In a similar spirit, some people are making money by making creative recycling their business. One such company is TerraCycle based in Trenton, N.J. It was founded by the worm poop guy. You know of him, right? I remember the story being in the news but did not realize he has grown from homemade fertilizer to fantastic recycling partnerships all over the world. According to their website, “Founded in 2001 by Tom Szaky, then a 20-year-old Princeton University freshman, TerraCycle began by producing organic fertilizer, packaging liquid worm poop in used soda bottles. Since then TerraCycle has grown into one of the fastest-growing green companies in the world.”

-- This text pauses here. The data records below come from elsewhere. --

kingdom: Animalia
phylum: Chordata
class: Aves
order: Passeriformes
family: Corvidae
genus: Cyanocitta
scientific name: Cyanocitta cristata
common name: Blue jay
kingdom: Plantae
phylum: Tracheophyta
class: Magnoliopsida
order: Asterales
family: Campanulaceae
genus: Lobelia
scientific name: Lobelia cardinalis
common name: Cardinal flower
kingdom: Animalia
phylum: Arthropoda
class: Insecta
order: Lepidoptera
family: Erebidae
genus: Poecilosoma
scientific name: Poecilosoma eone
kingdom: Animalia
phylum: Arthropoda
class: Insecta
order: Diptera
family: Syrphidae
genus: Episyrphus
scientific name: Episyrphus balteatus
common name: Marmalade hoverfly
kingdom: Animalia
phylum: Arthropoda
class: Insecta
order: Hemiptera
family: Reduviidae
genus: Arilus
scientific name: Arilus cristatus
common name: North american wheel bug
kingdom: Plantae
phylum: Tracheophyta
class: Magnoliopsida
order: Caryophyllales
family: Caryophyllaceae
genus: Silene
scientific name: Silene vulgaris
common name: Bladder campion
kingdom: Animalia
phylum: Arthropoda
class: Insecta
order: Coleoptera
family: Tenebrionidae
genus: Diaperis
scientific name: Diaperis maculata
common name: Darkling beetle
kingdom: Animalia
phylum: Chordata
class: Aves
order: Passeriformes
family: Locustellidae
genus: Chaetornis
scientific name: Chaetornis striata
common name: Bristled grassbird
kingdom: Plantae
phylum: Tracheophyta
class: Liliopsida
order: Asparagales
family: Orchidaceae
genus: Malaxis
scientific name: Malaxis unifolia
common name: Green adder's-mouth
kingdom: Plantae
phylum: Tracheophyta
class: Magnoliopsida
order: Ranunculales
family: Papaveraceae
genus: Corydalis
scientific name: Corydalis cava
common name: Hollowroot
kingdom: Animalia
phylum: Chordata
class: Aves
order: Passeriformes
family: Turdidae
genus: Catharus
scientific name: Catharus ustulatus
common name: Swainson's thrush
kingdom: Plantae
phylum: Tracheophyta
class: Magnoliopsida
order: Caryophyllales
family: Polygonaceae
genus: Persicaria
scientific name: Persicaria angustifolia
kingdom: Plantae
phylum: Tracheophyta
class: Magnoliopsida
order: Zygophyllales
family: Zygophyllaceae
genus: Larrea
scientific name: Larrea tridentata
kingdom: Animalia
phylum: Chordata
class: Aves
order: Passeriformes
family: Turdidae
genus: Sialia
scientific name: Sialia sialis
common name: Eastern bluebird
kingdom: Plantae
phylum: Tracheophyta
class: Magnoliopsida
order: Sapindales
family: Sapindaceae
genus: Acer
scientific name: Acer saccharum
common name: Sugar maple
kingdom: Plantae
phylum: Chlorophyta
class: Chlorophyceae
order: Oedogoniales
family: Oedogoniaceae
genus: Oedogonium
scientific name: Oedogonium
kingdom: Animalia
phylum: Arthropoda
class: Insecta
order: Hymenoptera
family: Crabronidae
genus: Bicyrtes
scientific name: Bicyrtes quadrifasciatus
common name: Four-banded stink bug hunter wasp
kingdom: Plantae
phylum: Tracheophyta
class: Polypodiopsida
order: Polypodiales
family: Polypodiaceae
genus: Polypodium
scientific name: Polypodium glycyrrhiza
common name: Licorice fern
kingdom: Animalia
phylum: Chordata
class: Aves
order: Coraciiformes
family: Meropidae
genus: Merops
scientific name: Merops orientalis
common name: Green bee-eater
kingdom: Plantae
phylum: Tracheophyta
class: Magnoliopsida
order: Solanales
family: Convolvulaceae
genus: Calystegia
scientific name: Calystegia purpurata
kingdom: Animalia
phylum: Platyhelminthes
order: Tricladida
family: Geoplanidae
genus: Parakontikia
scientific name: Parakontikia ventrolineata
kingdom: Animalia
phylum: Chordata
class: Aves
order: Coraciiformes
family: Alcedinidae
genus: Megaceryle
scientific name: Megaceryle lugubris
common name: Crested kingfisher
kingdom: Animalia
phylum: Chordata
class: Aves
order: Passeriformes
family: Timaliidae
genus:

TerraCylcing was recently brought to my attention by Kevin Rogers. Kevin works at the Franklin Park Zoo (among other cool places), where they receive some much-needed funds for collecting items usually considered trash. Candy bags, bread bags, cookie packages, cosmetic containers, tooth brushes, floss containers, pens and highlighters are among the items currently being collected. Kevin hopes to expand the benefits by finding locations allowing him to place collection boxes. He would also like to have some attractive containers built by partnering with the schools’ vocational classes. I suggested a Scout might be interested in the idea for an Eagle Scout project.
For right now, the project has begun at the Halifax Recycling Center, with drop-offs of potato chip bags, cookie packages and candy bar wrappers. They ask that you please not place these items in your roadside pick-up, but take them to the Recycling Center.